By Oswald Sobrino, J.D.; M.A. (Econ.); M.A. (Theo.); M.L. (Master of Latin), doctoral student, University of Florida.

Sunday, February 23, 2014

Francis: Do Not Act Like Courtiers and Remember the Existential Liturgy of Life

Here are the two most striking portions, in my view, of the Pope's sermon today in the Mass celebrated with cardinals, new and old (emphasis added):

May we always allow ourselves to be guided by the Spirit of Christ, who sacrificed himself on the Cross so that we could be channels through which his charity might flow. This is the attitude of a Cardinal, this is how he acts. A Cardinal enters the Church of Rome, not a royal court.

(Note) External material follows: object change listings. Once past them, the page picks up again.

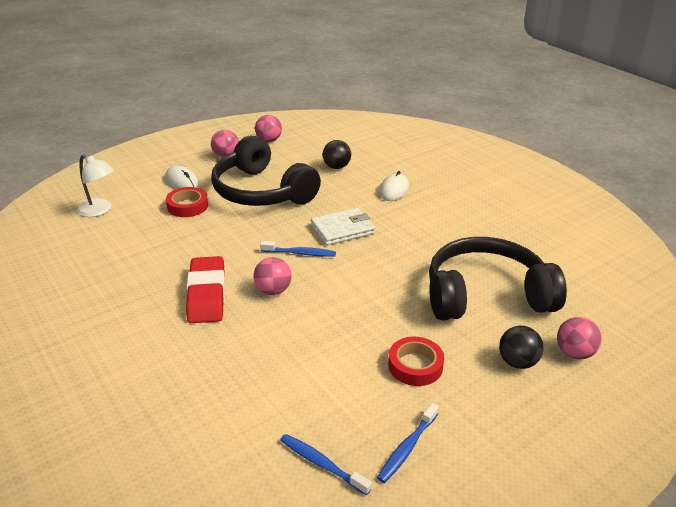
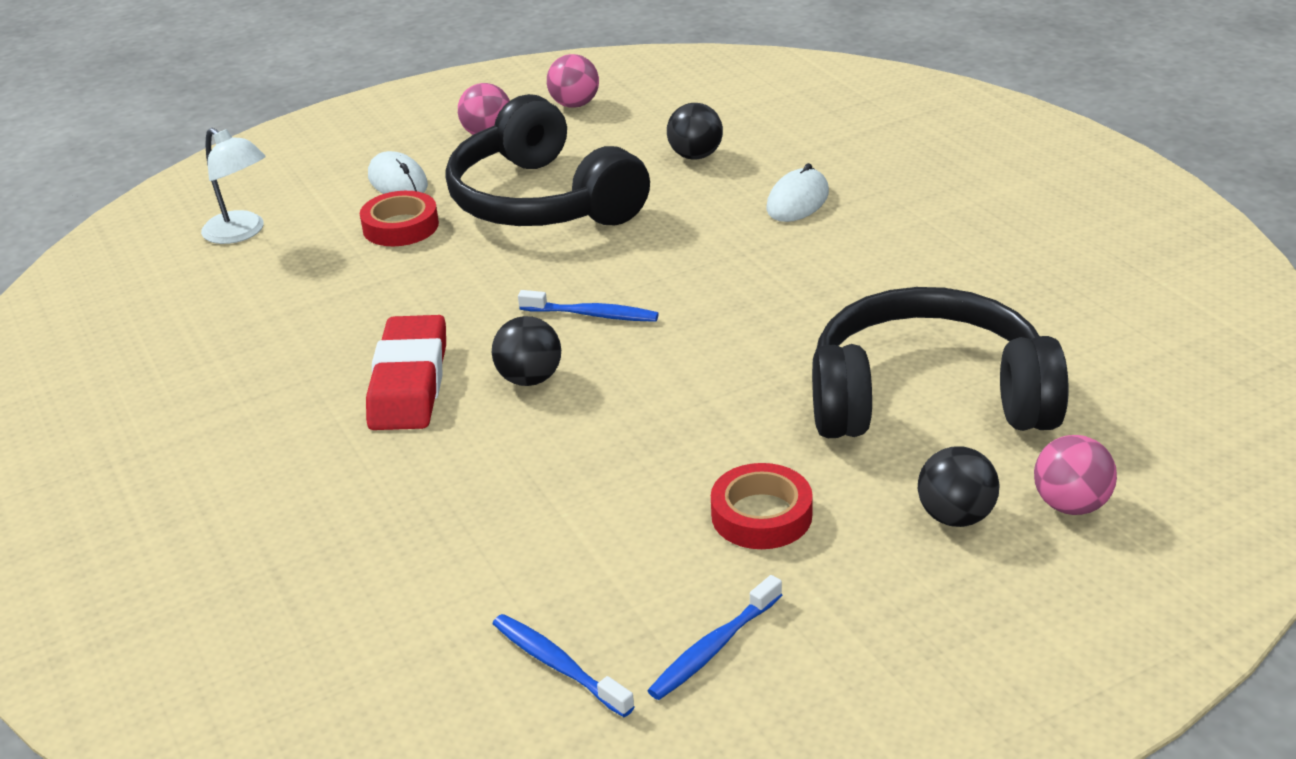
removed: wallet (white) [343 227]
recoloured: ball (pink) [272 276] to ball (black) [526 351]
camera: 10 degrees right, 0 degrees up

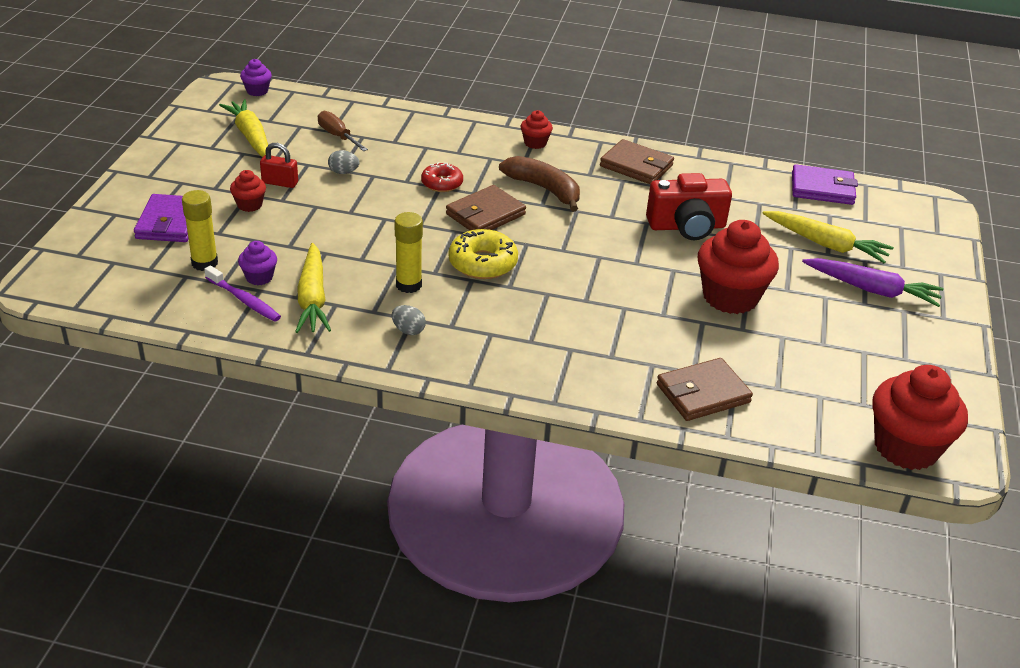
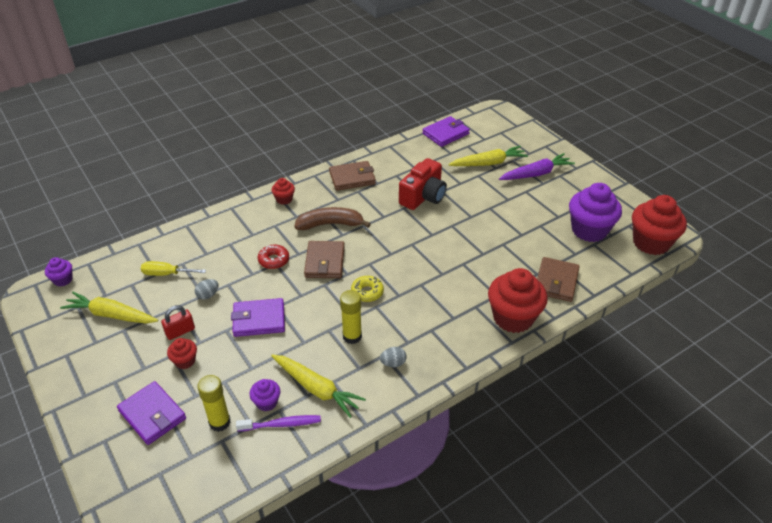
added: wallet (purple) [258 317]; cupcake (purple) [595 212]
moved: cupcake (red) [738 267] to [518 300]
recoloured: screwdriver (brown) [343 131] to screwdriver (yellow) [173 268]
resized: donut (yellow) [483 254] = [367 289] x0.66
camera: 45 degrees left, 5 degrees up

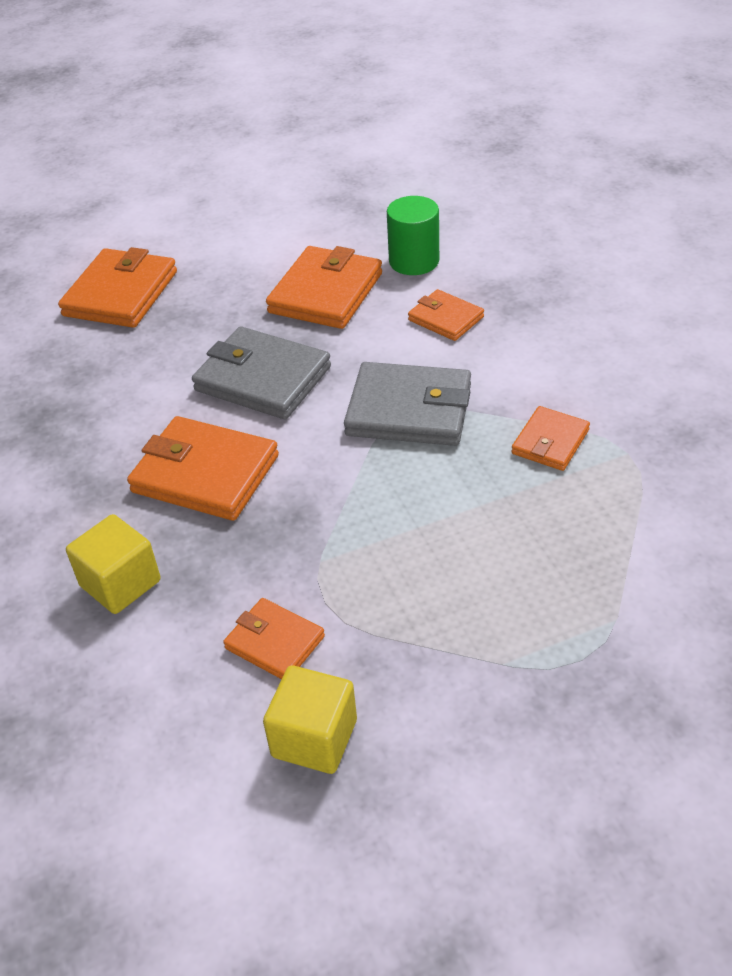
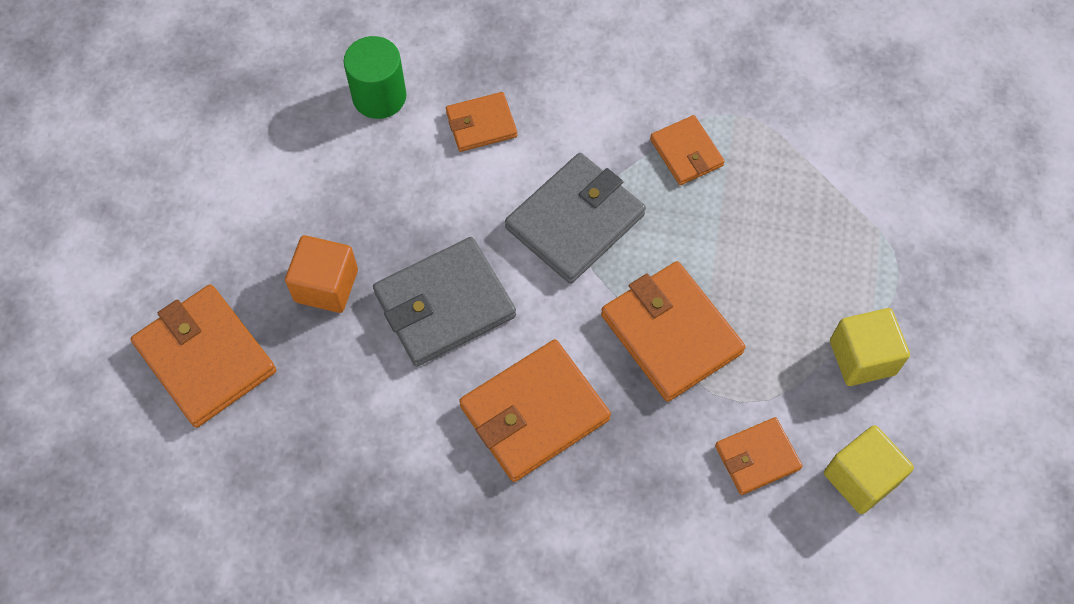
added: cube (orange) [321 274]
moved: wallet (orange) [324 287] to [673 331]; cube (yellow) [113 564] to [870 347]
camera: 60 degrees left, 20 degrees up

May all of us avoid, and help others to avoid, habits and ways of acting typical of a court: intrigue, gossip, cliques, favouritism and preferences. May our language be that of the Gospel: yes when we mean yes; no when we mean no; may our attitudes be those of the Beatitudes, and our way be that of holiness.

The Holy Spirit also speaks to us today through the words of Saint Paul: You are God's temple God's temple is holy, and that temple you are (1 Cor 3:16-17). In this temple, which we are, an existential liturgy is being celebrated: that of goodness, forgiveness, service; in a word, the liturgy of love. This temple of ours is defiled if we neglect our duties towards our neighbour. Whenever the least of our brothers and sisters finds a place in our hearts, it is God himself who finds a place there. When that brother or sister is shut out, it is God himself who is not being welcomed. A heart without love is like a deconsecrated church, a building withdrawn from God's service and given over to another use.

Source link: Zenit

The idea of an existential liturgy is essential to understanding the Gospels. The temples which we are as individuals point to the entire world, created by God for good, as itself a temple. When the Pharisees attack Jesus for letting his disciples pick grain on the Sabbath, Jesus responds with the famous saying that the Sabbath was made for man, not man for the Sabbath. The entire world, including that field of grain in which Jesus and his disciples were walking, is the temple of God where acts of mercy like feeding the hungry even and especially on the Sabbath are called for. When the Good Samaritan enacts mercy, he was celebrating the essential existential liturgy that, ironically, the priest and Levite had bypassed. The work we do in the world as the temple of God is true liturgy--a "public work." The liturgy inside a church building imperatively and urgently points outward to the liturgy in the world, the existential liturgy, and empowers that existential liturgy with wisdom and grace to enact mercy in the world. The liturgy in the church building is a microcosm of the wider world.